• WHAT TO PRODUCE: When you spot the word "Complete" in a line of the data below, copy that line.

Before-and-after change records:
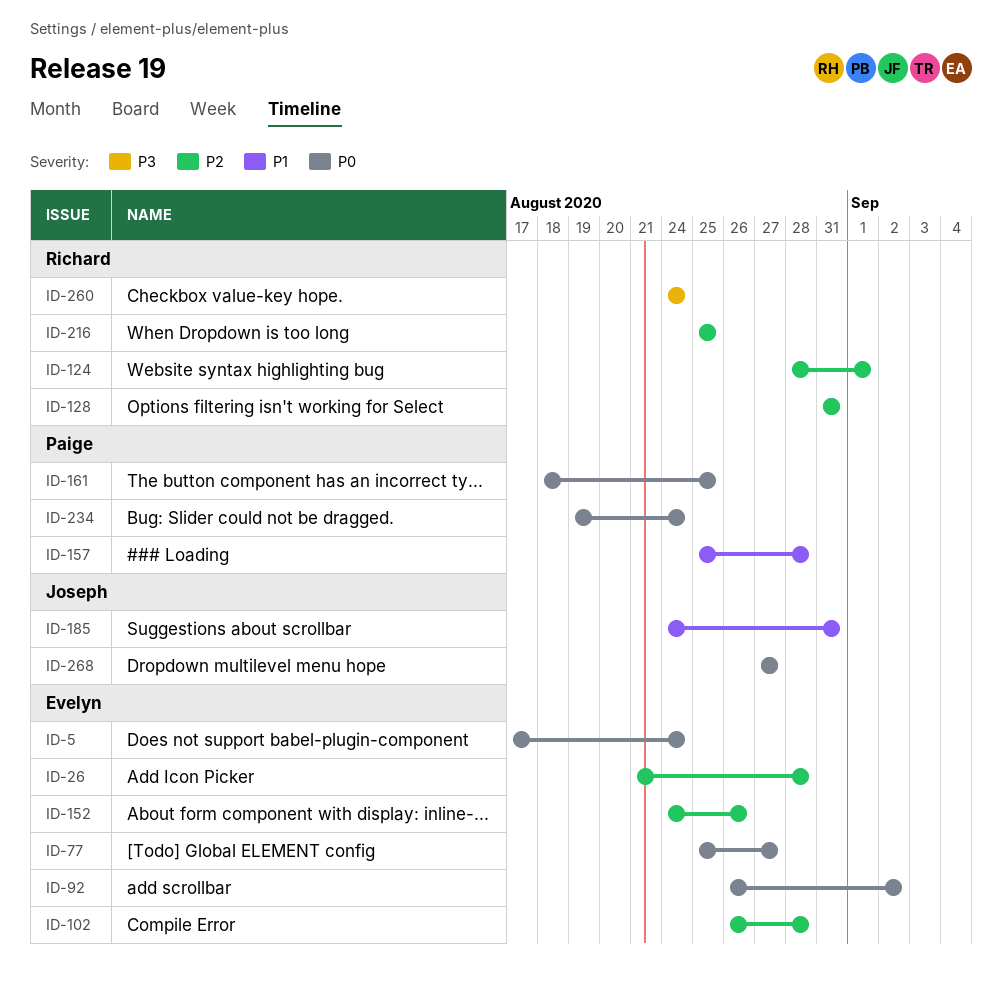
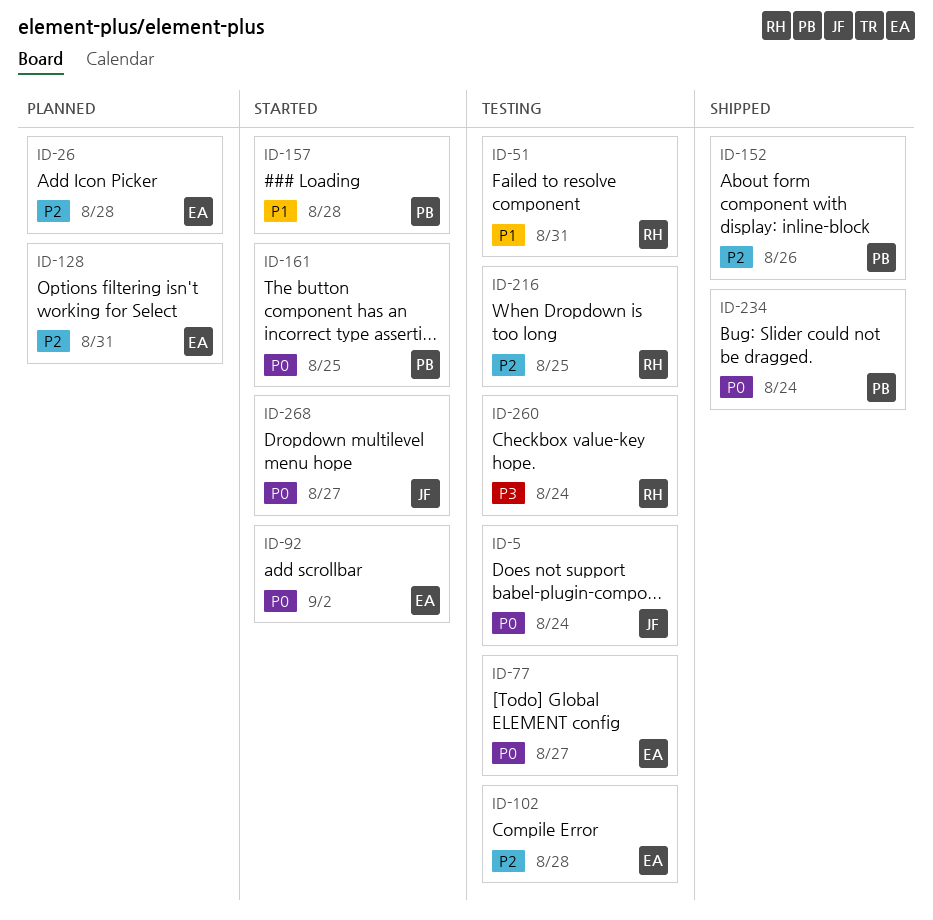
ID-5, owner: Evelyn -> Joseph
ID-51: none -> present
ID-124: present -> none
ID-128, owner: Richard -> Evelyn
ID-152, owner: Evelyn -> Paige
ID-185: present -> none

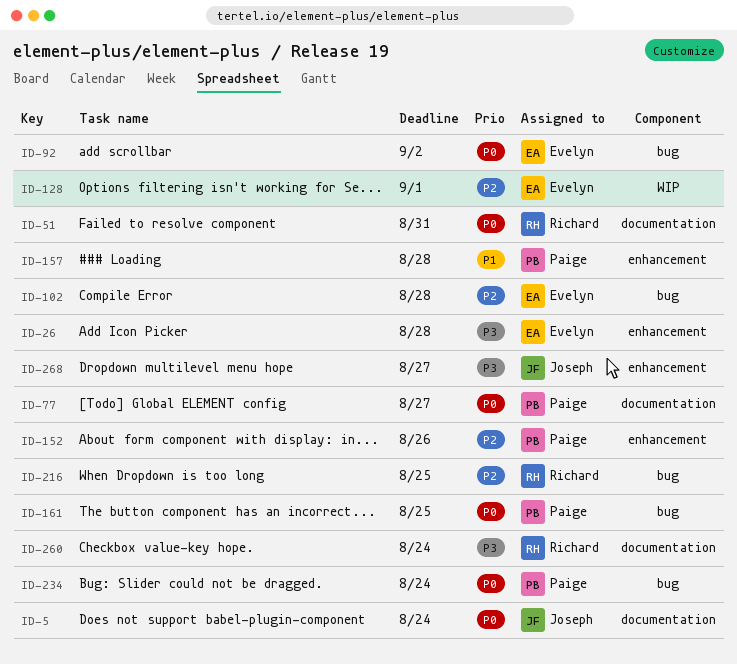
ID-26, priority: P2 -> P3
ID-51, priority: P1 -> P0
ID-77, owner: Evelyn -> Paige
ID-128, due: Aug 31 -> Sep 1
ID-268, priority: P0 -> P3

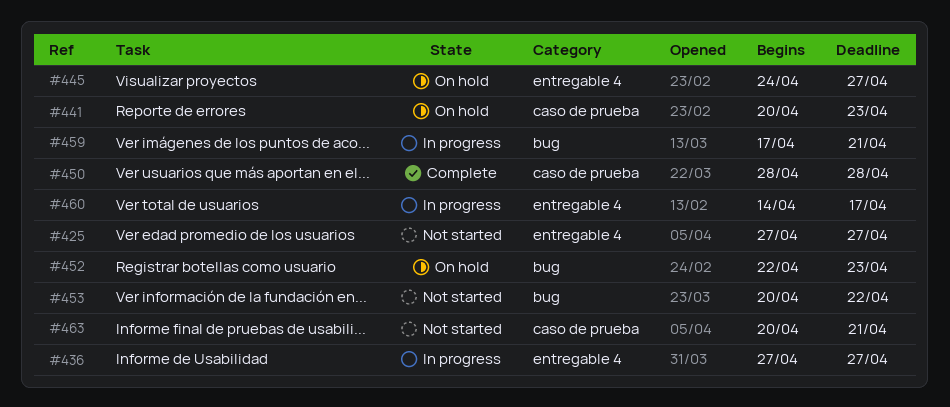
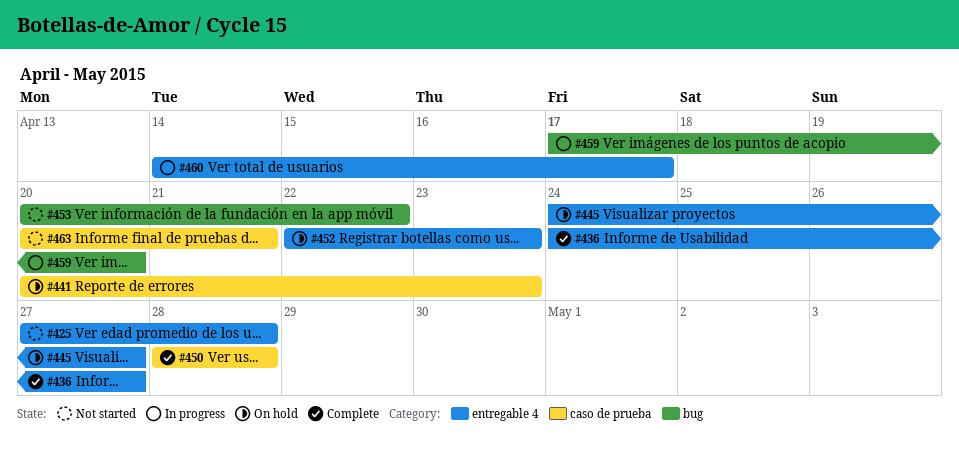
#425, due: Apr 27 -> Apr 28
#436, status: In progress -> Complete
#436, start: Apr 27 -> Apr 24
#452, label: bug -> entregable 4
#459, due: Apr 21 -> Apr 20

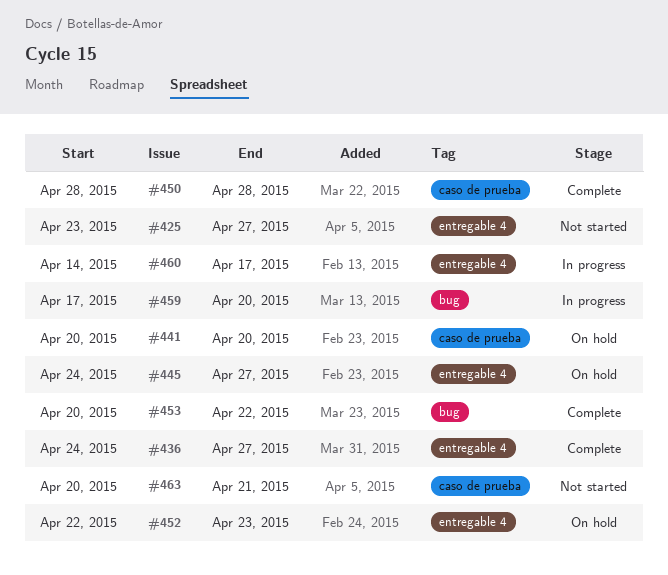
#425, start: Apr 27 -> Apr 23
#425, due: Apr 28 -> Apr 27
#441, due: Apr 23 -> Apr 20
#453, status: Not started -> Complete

• EXERCISE ANSWER:
#436, status: In progress -> Complete
#453, status: Not started -> Complete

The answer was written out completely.